The future of science fiction
The ability of science fiction to predict the technology of the future, such as the automatic sliding door (first featured in Star Trek) or human flight (first featured in Greek mythology), has often led to disastrous attempts to use technology before it is fully developed.
Though most science fiction-based accidents are harmless (such as running headfirst into closed sliding doors, or getting hit with a fake lightsabre), occasionally tragedy strikes. The bad news always comes at the end of the party, or, in this case, both at the end of this article and human history.
Here it is: We are all going to die in 2012. This can be directly blamed on science fiction. That's right. This inevitable date with destiny, long seen and admired by Aztecs, psychics, and people on good mushrooms, involves a "perfect storm" of science fiction themes turned deadly.

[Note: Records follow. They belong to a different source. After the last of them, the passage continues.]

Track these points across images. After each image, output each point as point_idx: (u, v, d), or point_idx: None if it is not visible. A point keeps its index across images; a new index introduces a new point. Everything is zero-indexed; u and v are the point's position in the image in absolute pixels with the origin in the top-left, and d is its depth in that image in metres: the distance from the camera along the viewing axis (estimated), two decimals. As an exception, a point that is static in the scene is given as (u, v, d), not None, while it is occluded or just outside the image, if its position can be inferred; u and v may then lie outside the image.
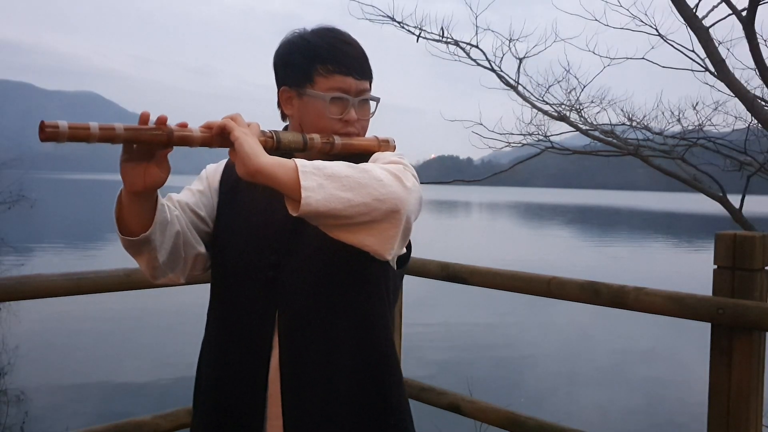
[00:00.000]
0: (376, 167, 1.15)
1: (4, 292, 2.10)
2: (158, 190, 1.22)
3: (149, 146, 1.11)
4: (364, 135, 1.35)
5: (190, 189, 1.39)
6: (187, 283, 1.39)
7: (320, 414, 1.26)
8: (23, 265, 14.25)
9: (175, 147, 1.13)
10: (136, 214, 1.19)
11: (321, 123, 1.29)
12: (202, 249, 1.34)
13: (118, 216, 1.20)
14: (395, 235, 1.14)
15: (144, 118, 1.08)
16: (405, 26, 4.88)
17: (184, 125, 1.11)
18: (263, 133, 1.17)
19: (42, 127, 0.97)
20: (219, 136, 1.12)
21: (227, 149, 1.15)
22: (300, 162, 1.09)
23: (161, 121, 1.08)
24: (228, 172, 1.39)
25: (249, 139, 1.09)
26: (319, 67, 1.28)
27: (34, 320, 10.12)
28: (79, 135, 0.99)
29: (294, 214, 1.08)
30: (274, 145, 1.18)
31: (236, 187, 1.36)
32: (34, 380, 7.79)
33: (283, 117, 1.39)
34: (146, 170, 1.13)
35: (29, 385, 7.57)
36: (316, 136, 1.25)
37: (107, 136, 1.03)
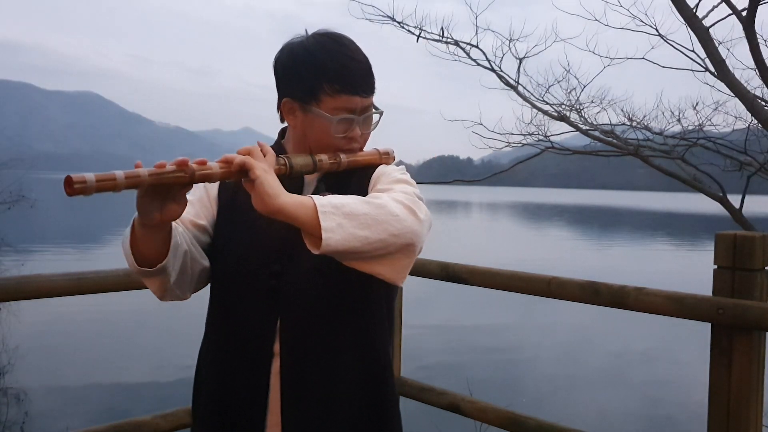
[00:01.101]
0: (391, 201, 1.17)
1: (4, 292, 2.10)
2: None
3: (173, 187, 1.12)
4: (365, 145, 1.37)
5: (189, 200, 1.36)
6: (192, 293, 1.37)
7: (319, 422, 1.26)
8: (23, 265, 14.23)
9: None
10: (151, 244, 1.18)
11: (326, 140, 1.31)
12: (206, 263, 1.34)
13: (132, 245, 1.19)
14: (409, 264, 1.21)
15: (162, 164, 1.08)
16: (405, 26, 4.88)
17: (203, 163, 1.11)
18: (277, 161, 1.20)
19: (69, 182, 0.97)
20: (237, 173, 1.13)
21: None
22: (318, 201, 1.11)
23: (183, 163, 1.08)
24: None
25: (269, 177, 1.11)
26: (326, 86, 1.27)
27: (34, 320, 10.11)
28: (106, 186, 1.00)
29: (314, 252, 1.12)
30: (288, 172, 1.22)
31: (235, 194, 1.35)
32: (34, 380, 7.79)
33: (282, 120, 1.38)
34: (164, 206, 1.13)
35: (29, 385, 7.56)
36: (324, 157, 1.29)
37: (133, 183, 1.04)
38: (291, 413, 1.26)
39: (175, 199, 1.13)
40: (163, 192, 1.11)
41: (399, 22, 4.87)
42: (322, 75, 1.27)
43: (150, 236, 1.17)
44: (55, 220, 32.23)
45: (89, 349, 9.25)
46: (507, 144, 5.33)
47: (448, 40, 4.93)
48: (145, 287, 2.23)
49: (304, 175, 1.29)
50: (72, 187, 0.97)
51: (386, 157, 1.38)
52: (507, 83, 5.00)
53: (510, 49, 4.94)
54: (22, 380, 7.75)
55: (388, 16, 4.88)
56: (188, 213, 1.33)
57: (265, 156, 1.15)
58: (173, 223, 1.24)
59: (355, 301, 1.30)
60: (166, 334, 9.97)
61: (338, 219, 1.10)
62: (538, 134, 5.21)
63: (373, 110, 1.35)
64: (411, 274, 2.71)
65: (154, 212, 1.12)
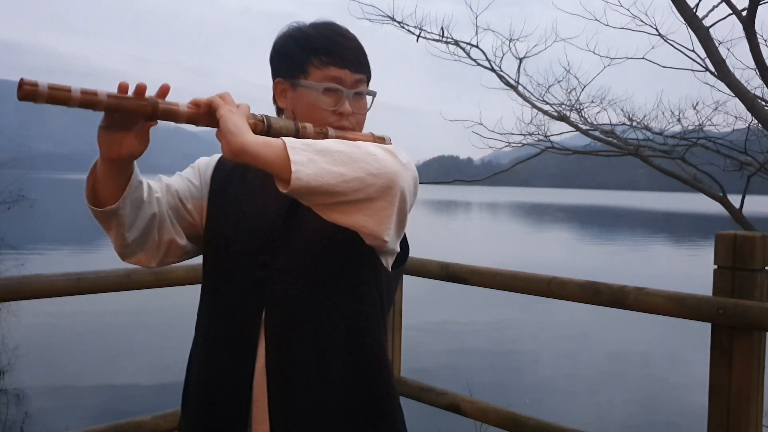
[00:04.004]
0: (369, 143, 1.12)
1: (4, 292, 2.10)
2: (144, 176, 1.20)
3: (132, 117, 1.07)
4: (360, 130, 1.30)
5: (181, 175, 1.36)
6: (159, 266, 1.34)
7: (309, 418, 1.21)
8: (23, 265, 14.22)
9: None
10: (109, 185, 1.15)
11: (314, 114, 1.24)
12: (179, 238, 1.30)
13: (91, 185, 1.16)
14: (391, 213, 1.10)
15: (123, 88, 1.04)
16: (405, 26, 4.89)
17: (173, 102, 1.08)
18: (253, 115, 1.12)
19: (21, 84, 0.93)
20: (206, 114, 1.08)
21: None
22: (287, 139, 1.05)
23: (141, 89, 1.04)
24: (220, 167, 1.36)
25: (234, 116, 1.05)
26: (314, 59, 1.24)
27: (34, 320, 10.11)
28: (58, 97, 0.95)
29: (284, 191, 1.04)
30: (264, 130, 1.13)
31: (227, 182, 1.33)
32: (34, 380, 7.79)
33: (279, 113, 1.34)
34: (123, 140, 1.09)
35: (29, 385, 7.56)
36: (309, 125, 1.20)
37: (89, 101, 0.98)
38: (279, 407, 1.20)
39: (136, 135, 1.10)
40: (125, 126, 1.08)
41: (399, 22, 4.89)
42: (311, 48, 1.25)
43: (109, 177, 1.14)
44: (55, 220, 32.20)
45: (89, 349, 9.24)
46: (507, 144, 5.33)
47: (448, 40, 4.94)
48: (146, 287, 2.24)
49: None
50: (22, 89, 0.93)
51: (380, 142, 1.27)
52: (507, 83, 5.00)
53: (510, 49, 4.96)
54: (22, 380, 7.75)
55: (388, 16, 4.89)
56: (178, 186, 1.32)
57: (238, 107, 1.10)
58: (152, 185, 1.24)
59: (345, 292, 1.23)
60: (166, 334, 9.96)
61: (309, 154, 1.02)
62: (538, 134, 5.22)
63: (365, 91, 1.30)
64: (411, 274, 2.72)
65: (113, 146, 1.09)
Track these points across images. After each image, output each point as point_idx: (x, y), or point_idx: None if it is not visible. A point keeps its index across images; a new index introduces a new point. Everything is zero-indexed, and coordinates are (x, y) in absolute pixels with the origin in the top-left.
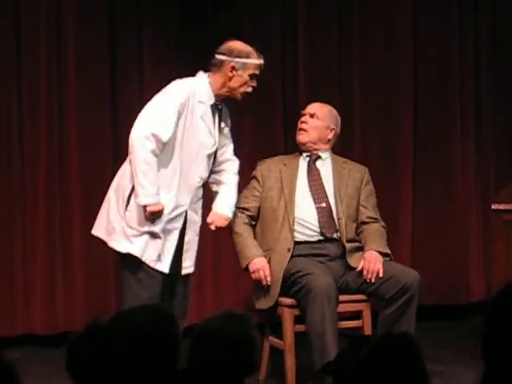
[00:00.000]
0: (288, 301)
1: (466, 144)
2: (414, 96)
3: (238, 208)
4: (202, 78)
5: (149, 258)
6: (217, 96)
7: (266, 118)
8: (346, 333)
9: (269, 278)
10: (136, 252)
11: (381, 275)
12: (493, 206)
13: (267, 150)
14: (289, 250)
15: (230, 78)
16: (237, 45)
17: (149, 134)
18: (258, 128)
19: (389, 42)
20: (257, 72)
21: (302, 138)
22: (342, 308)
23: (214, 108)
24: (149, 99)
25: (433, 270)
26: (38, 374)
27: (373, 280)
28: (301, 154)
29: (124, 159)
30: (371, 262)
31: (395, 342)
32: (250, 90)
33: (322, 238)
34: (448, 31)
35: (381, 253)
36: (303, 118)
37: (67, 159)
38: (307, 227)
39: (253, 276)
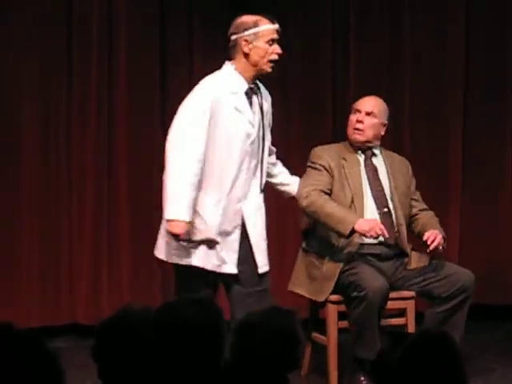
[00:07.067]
0: (333, 297)
1: None
2: (464, 95)
3: (314, 190)
4: (227, 68)
5: (212, 265)
6: (248, 79)
7: (315, 107)
8: (390, 330)
9: (385, 231)
10: (198, 263)
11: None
12: None
13: (315, 140)
14: (350, 253)
15: (249, 53)
16: (242, 19)
17: (186, 159)
18: (307, 118)
19: (440, 36)
20: (274, 37)
21: (358, 137)
22: (387, 305)
23: (251, 93)
24: None
25: (481, 270)
26: (81, 363)
27: (434, 244)
28: (353, 148)
29: None
30: (436, 236)
31: (432, 339)
32: (275, 57)
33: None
34: (502, 29)
35: None
36: (359, 117)
37: (115, 153)
38: None
39: (368, 234)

We can pin this on Frank Herbert, the creator of the classic Dune series. Starting with Herbert and working its way through Roddenberry, Greg Egan, and Rudy Rucker, nanotechnology came about because writers wrote about it, and then unscrupulous scientists went ahead and built it. So it turns out that the massive 2012 sunspots will send giant particle storms sweeping over the Earth's electrical grid, thus releasing all of the nanobots into the world's water supply (damn you Ice-9, damn you!). This, of course, will turn our innards to waxlike machine-guck, and there is nothing that can be done about it. Machine guck, all of us. All we are is guck in the wind.
So live it up until late 2012 (some people will live a little into 2013, but don't count on seeing Valentine's Day). And so if you meet one of those science fiction geeks, all dressed up like some damn alien or a minor player in a two-bit horror film, step on their glasses and punch their lights out. It's all their fault, for encouraging the writers.